Looking on Internet, I mostly found this definition:
Given quantities on a cyclic domain D, first rescale the domain to [0;2$\pi$[, then, find $z_n$ the point on the unit circle corresponding to the $n$th value, and compute the average by:
$$z_m = \sum_{n=1}^N z_n$$
The average angle is then $\theta_m = \arg z_m$ and to obtain the average value you scale back to your original domain D.
I must say, I have problems with this definition. For simplicity, I will use oriented angles in degree for my examples (i.e. D = [0;360[). With this formula, having angles -90, 90 and 40 will give 40 as mean angle, when I would expect 13.33 as an answer (i.e. (90-90+40)/3).
For my own problems, I usually use:
$$v_m = \mathop{\rm arg\,min}_{v\in D} \sum_{n=1}^{N} d(v_n,v)^2$$
Where $d(x,y)$ is the distance in the cyclic domain, and $\{v_1, v_2, \ldots, v_n\}$ is the set of cyclic data I want to average of.

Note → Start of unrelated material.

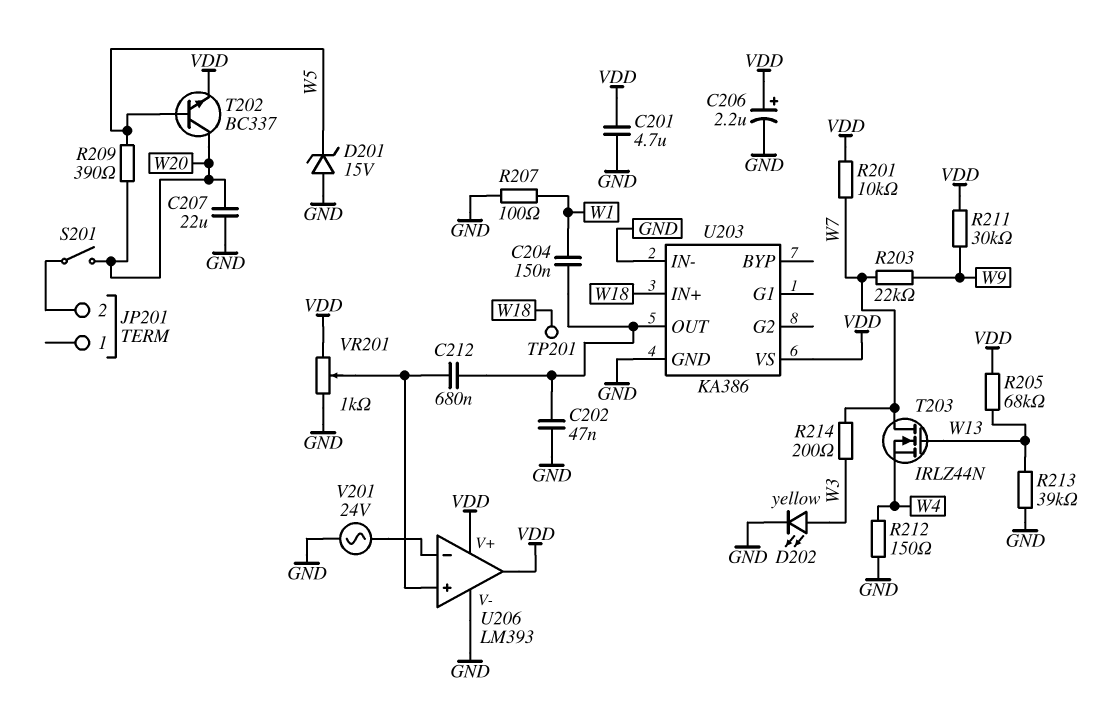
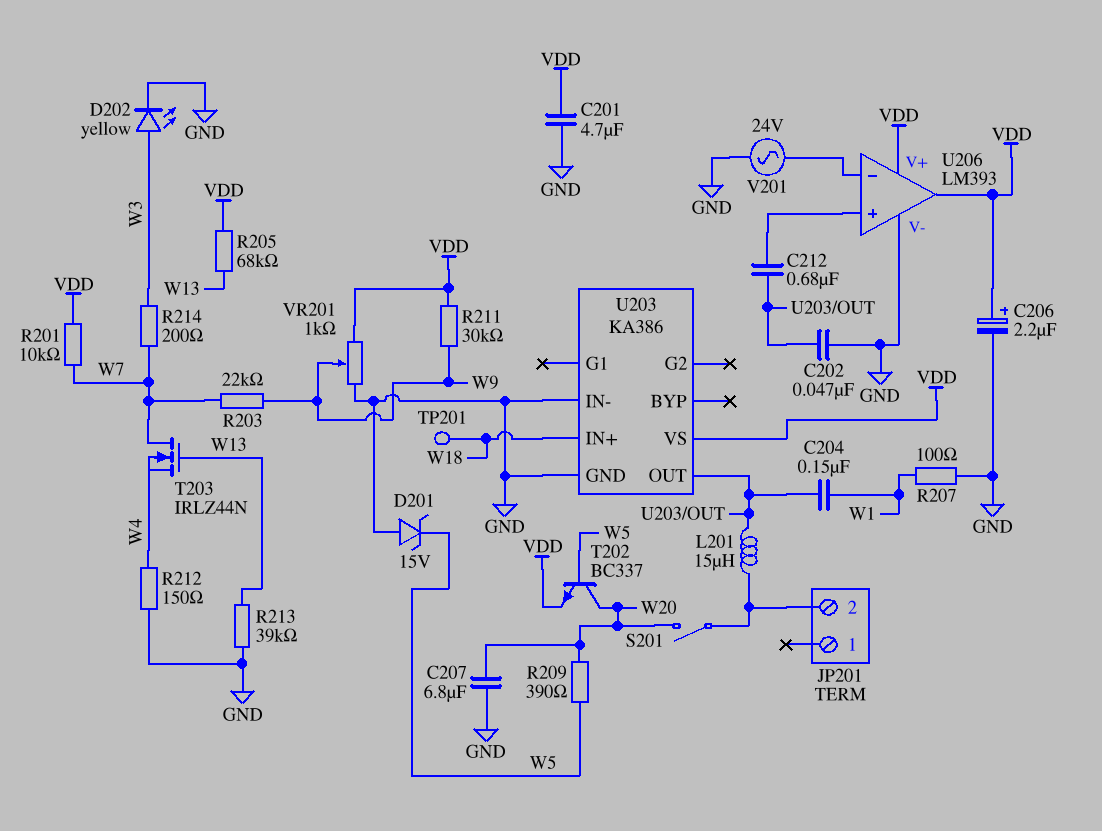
C207: 22uF (GND, W20) -> 6.8uF (GND, W20)
L201: none -> 15uH (JP201/2, U203/OUT)
VR201: 1k (GND, VDD, wiper U206/in+) -> 1k (GND, VDD, wiper W9)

It has the advantage to work the same way whatever the domain (replace D by a non-cyclic domain and $d$ with the usual euclidean distance, and you find the usual definition of an average). However, it is expensive to compute and I don't know any exact method to do it in general.
So my question is: what is the appropriate way to deal with average of cyclic data? And do you have good pointers that explain the problem and its solutions?